With more than 135 small breweries found in communities all across British Columbia, Konkin and his team were not interested in getting cute with a bunch of wild flavours and funky ingredients. When they looked at the massive beer market, the large majority of consumers prefer the basics— products like Molson Canadian, Kokanee and Budweiser. In the giant steel tanks that are key to the brewpub vibe, the majority of the beer that flows out of them is more about quenching thirst than re-inventing the wheel.
“For most craft breweries, it’s against their religion to brew something like that,” Konkin says with a smile. “We decided that we were going for blue collar craft with high quality ingredients. Most of the people who taste our beer, they just want something easy drinking.”

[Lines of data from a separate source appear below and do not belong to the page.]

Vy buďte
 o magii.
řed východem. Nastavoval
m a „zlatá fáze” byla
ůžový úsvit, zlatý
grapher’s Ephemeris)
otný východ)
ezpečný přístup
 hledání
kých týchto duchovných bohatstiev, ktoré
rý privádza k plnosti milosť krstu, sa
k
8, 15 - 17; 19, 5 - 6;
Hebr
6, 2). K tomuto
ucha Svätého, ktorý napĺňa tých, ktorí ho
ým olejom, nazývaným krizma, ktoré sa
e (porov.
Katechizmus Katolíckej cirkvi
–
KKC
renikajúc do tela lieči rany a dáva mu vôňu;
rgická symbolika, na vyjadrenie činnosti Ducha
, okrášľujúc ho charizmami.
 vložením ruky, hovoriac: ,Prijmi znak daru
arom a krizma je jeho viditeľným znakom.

Keeping an Eye on the Future
Though still in the early days, the initial success of the Trail Beer Refinery and the opportunity to expand the market well beyond the shadow of Teck is keeping Konkin on the run. Despite the demands of a bustling new business, Konkin thrives in a fast-paced environment (he still manages 40 corporate tax returns a year) and will continue teaching at Selkirk College.
As he has done with his previous real-world experience working in corporate Vancouver, Konkin has brought his latest venture into the classrooms of the Castlegar Campus where he uses the Trail Beer Refinery as an academic resource.
“You can take a look at almost any course in business and you can build a case study someplace in this brewery that can be used in that,” says Konkin. “There are so many decisions that need to be made and to bring that into the classroom, it becomes relatable to students. It’s small enough that you can make it more understandable versus some global multi-national company that has so many moving parts that it’s hard to get your head wrapped around it. And when you talk about beer, it’s just that much cooler.”
Still only 46, Konkin expects his teaching career is only just beginning.
“Teaching keeps you young,” he says. “New students constantly arrive and you are stuck in time because people graduate and then a new cohort comes in and they are the same age. I like when students come to my office and just talk about some of the ideas they have. It’s fun to get to know your students and see how what you teach them in class contributes to their success.”
Within the lessons he teaches a new generation of business leaders, Konkin is able to convey something a little extra. With his feet firmly planted in the community that raised him, Konkin is proud to bring a new energy to his hometown.
“We turned an ugly building that was an eyesore in the middle of town into the nicest and coolest place in town,” says Konkin. “This was a catalyst and I think it has helped the confidence level in downtown Trail because there is more investment taking place all around us now. This is Trail’s brewery and we’re happy to make it a reality.”